Chapitre 1
RILEY
Je suis descendue du bus dans cette nouvelle ville. La femme au guichet de la gare routière m'avait dit que l'endroit valait le détour, et elle avait raison. Les paysages étaient magnifiques. La ville semblait chargée d'histoire.
Une petite brise me caresse le visage. L'odeur musquée de la forêt m'a frappée. C'était bien mieux que ce que j'ai connu ces dernières années, comme l'odeur du fumier. J'ai séjourné dans des endroits bien pires que celui-ci.
Je suis restée là à observer la ville. Elle avait l'air petite, avec quelques magasins au style original. C'est ce qui la rendait encore plus incroyable.
C'est probablement un endroit où je pourrais me sentir chez moi — enfin, peut-être.

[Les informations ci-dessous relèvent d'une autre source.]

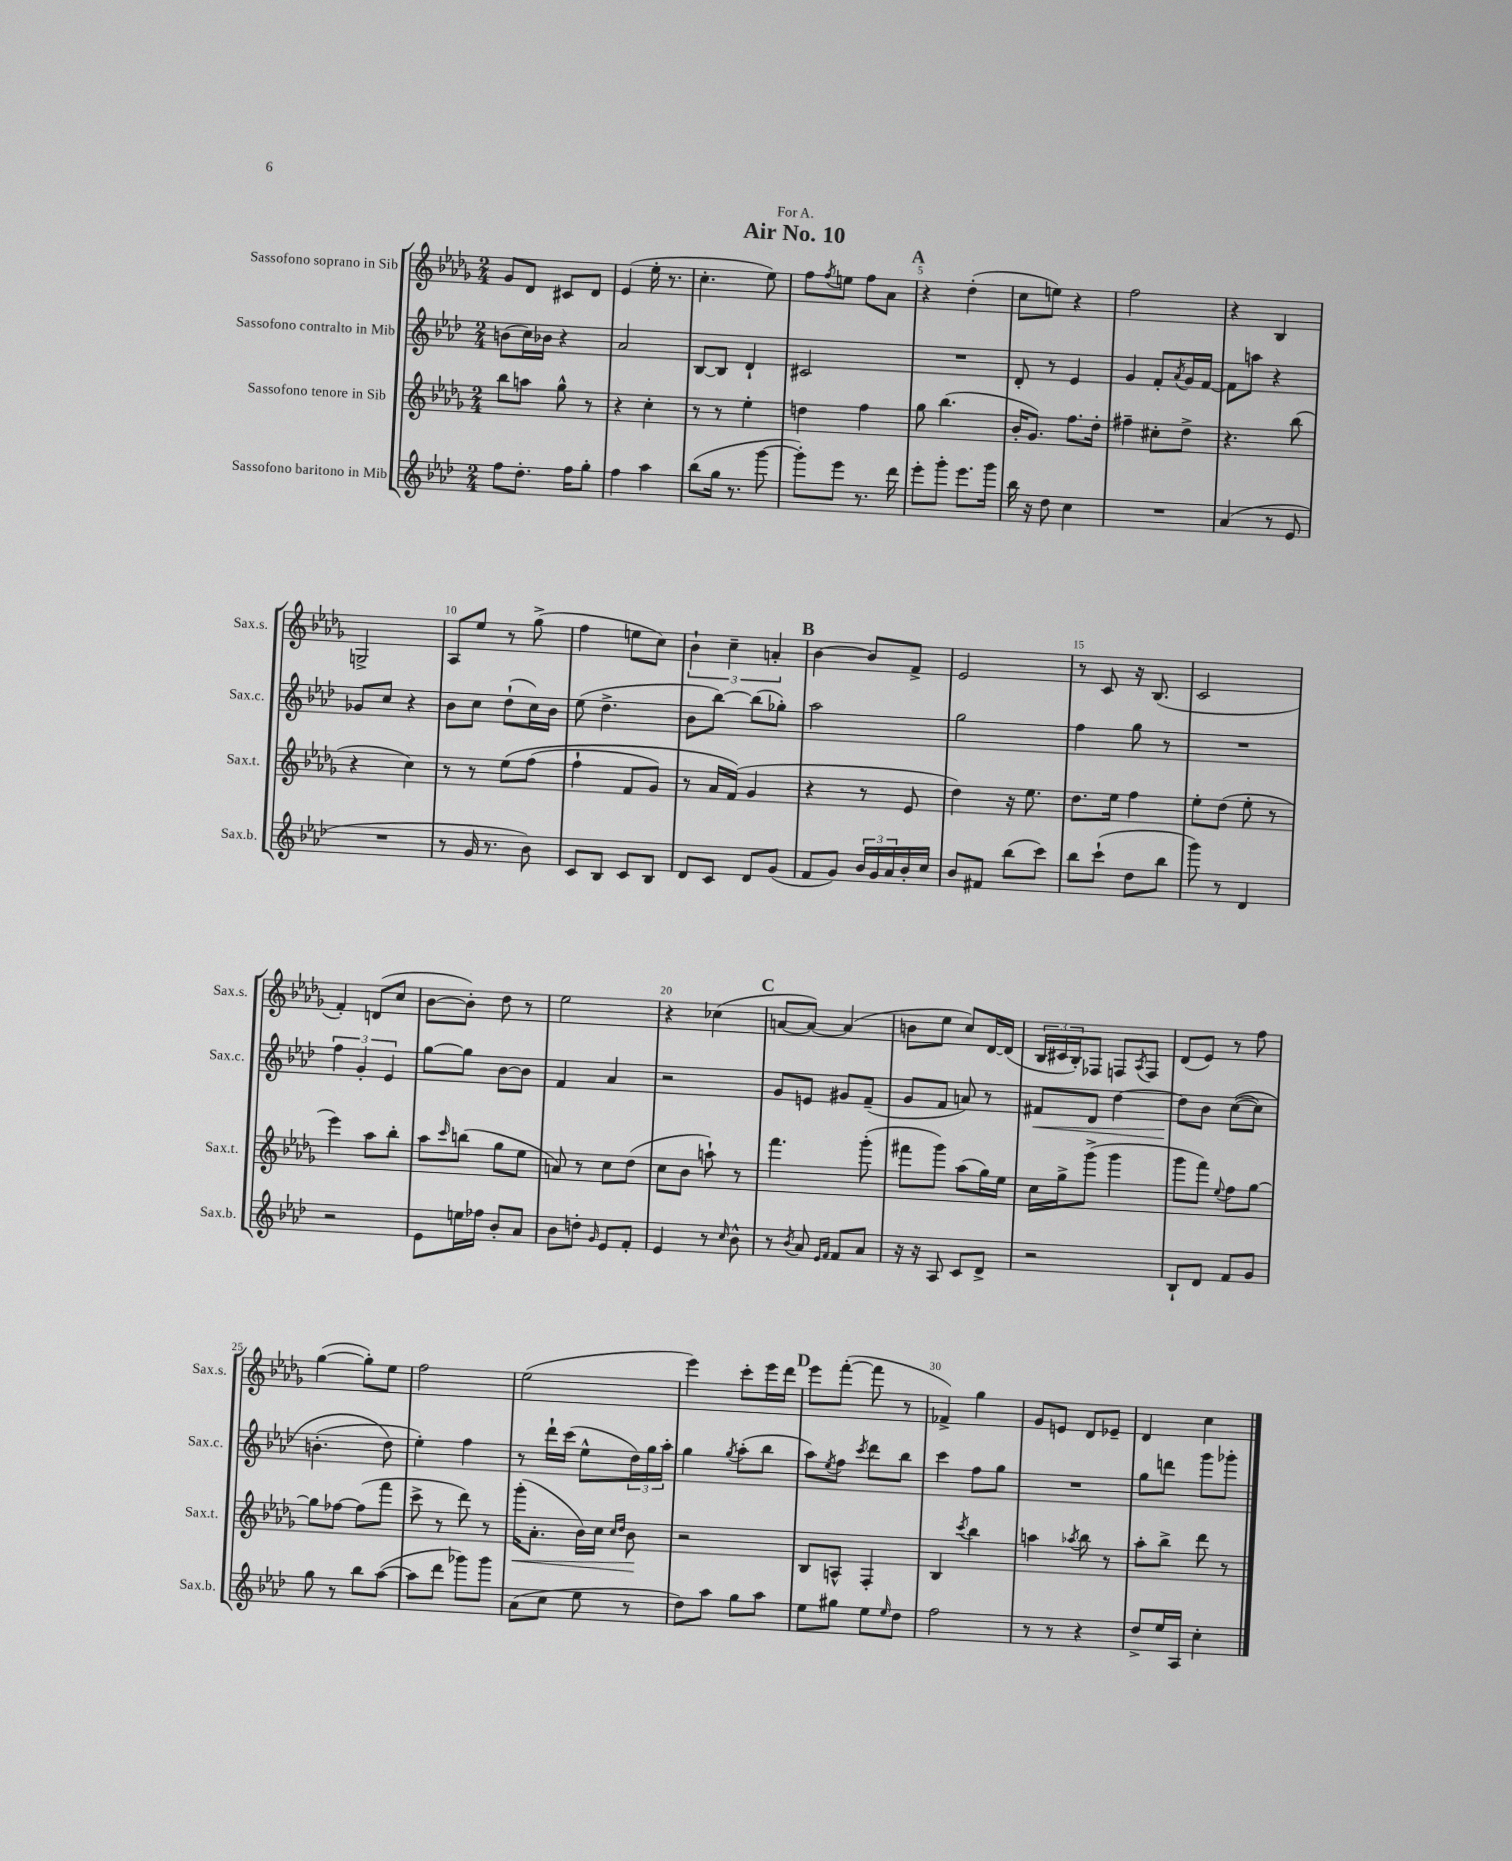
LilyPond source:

\header { title = "Air No. 10" dedication = "For A." }
<<
\new StaffGroup <<
\new Staff = "s0" \with { instrumentName = "Sassofono soprano in Sib" shortInstrumentName = "Sax.s." } {
    \clef treble \key des \major \numericTimeSignature \time 2/4
    ges'8 des'8 cis'8 des'8 |
    ees'4( ees''16-. r8. |
    c''4.-. ees''8) |
    f''8 \acciaccatura { f''8 } e''8 f''8 aes'8 |
    \mark \markup { \bold "A" } r4 des''4-.( |
    c''8 e''8) r4 |
    f''2 |
    r4 bes4 |
    g2-> |
    aes8 ees''8 r8 ges''8->( |
    f''4 e''8 c''8) |
    \tuplet 3/2 { bes'4-! c''4-- a'4-. } |
    \mark \markup { \bold "B" } bes'4~ bes'8 f'8-> |
    ees'2 |
    r8 c'8 r16 bes8.( |
    c'2 |
    f'4-.) d'8( c''8 |
    bes'8~ bes'8-.) des''8 r8 |
    ees''2 |
    r4 ces''4( |
    \mark \markup { \bold "C" } a'8~ a'8~) a'4( |
    b'8 ees''8 c''8) des'16~ des'16( |
    \tuplet 3/2 { bes16 cis'16 bes16-.) } fes8 f8 \acciaccatura { aes8 } f8 |
    des'8( ees'8) r8 f''8 |
    ges''4~( ges''8-.) ees''8 |
    f''2 |
    ees''2( |
    ees'''4) c'''8-. ees'''16 des'''16 |
    \mark \markup { \bold "D" } ees'''8 f'''8~-.( f'''8 r8 |
    fes'4->) ges''4 |
    ges'8 e'8 des'8 ees'8-- |
    des'4 c''4 \bar "|." |
}
\new Staff = "s1" \with { instrumentName = "Sassofono contralto in Mib" shortInstrumentName = "Sax.c." } {
    \clef treble \key aes \major \numericTimeSignature \time 2/4
    b'8( c''16) bes'16 r4 |
    aes'2 |
    bes8~ bes8 des'4-! |
    cis'2 |
    \mark \markup { \bold "A" } R2 |
    des'8-. r8 ees'4 |
    g'4 f'8-. \acciaccatura { aes'8 } g'16 f'16~ |
    f'8 a''8 r4 |
    ges'8 c''8 r4 |
    bes'8 c''8 des''8-!( c''16) bes'16 |
    ees''8( des''4.-> |
    bes'8 bes''8~) bes''8( ges''8-.) |
    \mark \markup { \bold "B" } aes''2 |
    g''2 |
    f''4 g''8 r8 |
    R2 |
    \tuplet 3/2 { f''4 g'4-. ees'4 } |
    g''8~ g''8 bes'8~ bes'8 |
    f'4 aes'4 |
    r2 |
    \mark \markup { \bold "C" } g'8 e'8 gis'8 f'8--( |
    g'8 f'8 a'8) r8 |
    fis'8\< des'8 des''4~ |
    des''8\! bes'8 c''8~(\( c''8) |
    b'4.-.( des''8\) |
    ees''4-.) f''4 |
    r8 des'''16-! c'''16( ees''8-^ \tuplet 3/2 { des''16) g''16 aes''16-. } |
    g''4 \acciaccatura { g''8 } aes''8-.( bes''8 |
    \mark \markup { \bold "D" } aes''8) \acciaccatura { ees''8 } f''8 \acciaccatura { c'''8 } des'''8 bes''8 |
    c'''4 f''8 g''8 |
    R2 |
    g''8 d'''8 g'''8 ges'''8-. \bar "|." |
}
\new Staff = "s2" \with { instrumentName = "Sassofono tenore in Sib" shortInstrumentName = "Sax.t." } {
    \clef treble \key des \major \numericTimeSignature \time 2/4
    bes''8 a''8 ges''8-^ r8 |
    r4 c''4-. |
    r8 r8 ees''4-. |
    d''4 f''4 |
    \mark \markup { \bold "A" } ges''8 bes''4.( |
    bes'16-. ges'8.) f''8. des''16-. |
    fis''4-- cis''8-. des''8-> |
    r4. bes''8( |
    r4 c''4) |
    r8 r8 ees''8\( f''8( |
    f''4-! f'8 ges'8) |
    r8 aes'16 f'16(\) ges'4 |
    \mark \markup { \bold "B" } r4 r8 ees'8 |
    des''4) r16 ees''8. |
    des''8. ees''16 f''4 |
    ees''8-. des''8( ees''8-. r8 |
    ees'''4) aes''8 bes''8-. |
    aes''8 \grace { c'''16 } b''8( ges''8 ees''8 |
    a'8) r8 c''8 des''8( |
    c''8 bes'8 a''8-!) r8 |
    \mark \markup { \bold "C" } f'''4. ges'''8-.( |
    fis'''8 ges'''8) aes''8( ges''16) ees''16 |
    c''16 ges''16-> ges'''8->( ges'''4 |
    ges'''8 f'''8) \appoggiatura { ees''8 } f''8 ges''8~ |
    ges''8 fes''8~ fes''8( f'''8 |
    c'''8-> r8 des'''8) r8 |
    ges'''16-.\<( aes'8.-. bes'16) c''16 \grace { c''16 des''16 } bes'8\! |
    r2 |
    \mark \markup { \bold "D" } bes8 a8-^ f4-. |
    bes4 \acciaccatura { c'''8 } bes''4 |
    a''4 \acciaccatura { aes''8 } bes''8 r8 |
    aes''8-. bes''8-> des'''8 r8 \bar "|." |
}
\new Staff = "s3" \with { instrumentName = "Sassofono baritono in Mib" shortInstrumentName = "Sax.b." } {
    \clef treble \key aes \major \numericTimeSignature \time 2/4
    f''8 des''8.-. f''16 g''8-. |
    f''4 aes''4 |
    bes''8( g''16 r8. g'''8~ |
    g'''8-.) ees'''8 r8. des'''16 |
    \mark \markup { \bold "A" } ees'''8-. g'''8-. ees'''8. g'''16 |
    bes''16 r16 des''8 c''4 |
    R2 |
    aes'4( r8 ees'8 |
    R2 |
    r8 g'16 r8. bes'8) |
    c'8 bes8 c'8 bes8 |
    des'8 c'8 des'8 g'8( |
    \mark \markup { \bold "B" } f'8 g'8) \tuplet 3/2 { bes'16 g'16 aes'16 } bes'16-. c''16 |
    bes'8 fis'8 bes''8( c'''8) |
    bes''8 c'''8-!( des''8 bes''8 |
    g'''8) r8 des'4 |
    r2 |
    ees'8 e''16 fes''16 bes'8-. aes'8 |
    bes'8 d''8-. \grace { g'16 } ees'8 f'8-. |
    ees'4 r8 \grace { c''16 } bes'8-^ |
    \mark \markup { \bold "C" } r8 \acciaccatura { bes'8 } aes'8 \grace { ees'16 f'16 } f'8 aes'8 |
    r16 r16 aes8 c'8 des'8-> |
    r2 |
    bes8-! des'8 f'8 g'8 |
    g''8 r8 bes''8 aes''8~( |
    aes''8 des'''8 ges'''8) ges'''8 |
    aes'8( c''8 ees''8 r8 |
    des''8) aes''8 g''8 aes''8 |
    \mark \markup { \bold "D" } ees''8 gis''8 ees''8 \grace { ees''16 } des''8 |
    f''2 |
    r8 r8 r4 |
    des''8-> ees''16 aes16 c''4-. \bar "|." |
}
>>
>>
\layout { \context { \Score \override BarNumber.break-visibility = ##(#f #t #t) barNumberVisibility = #(every-nth-bar-number-visible 5) } }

J'ai jeté un coup d'œil par-dessus mon épaule vers l'arrêt de bus. Il se trouvait en plein centre-ville. J'ai ajusté mon sac sur mon épaule alors que le bus quittait la station.
J'ai regardé des deux côtés avant de traverser la route. Je voulais m'imprégner de tout ce que cet endroit avait à offrir. Il y avait tant de choses à voir. Mais mes yeux se sont posés sur le seul endroit que j'adore : une librairie.
J'adore lire et tout ce que les livres apportent. C'est une façon de s'échapper de la réalité quand on en a besoin. Parfois, j'en avais vraiment besoin. C'était un moyen de fuir toutes les pensées qui me dévoraient.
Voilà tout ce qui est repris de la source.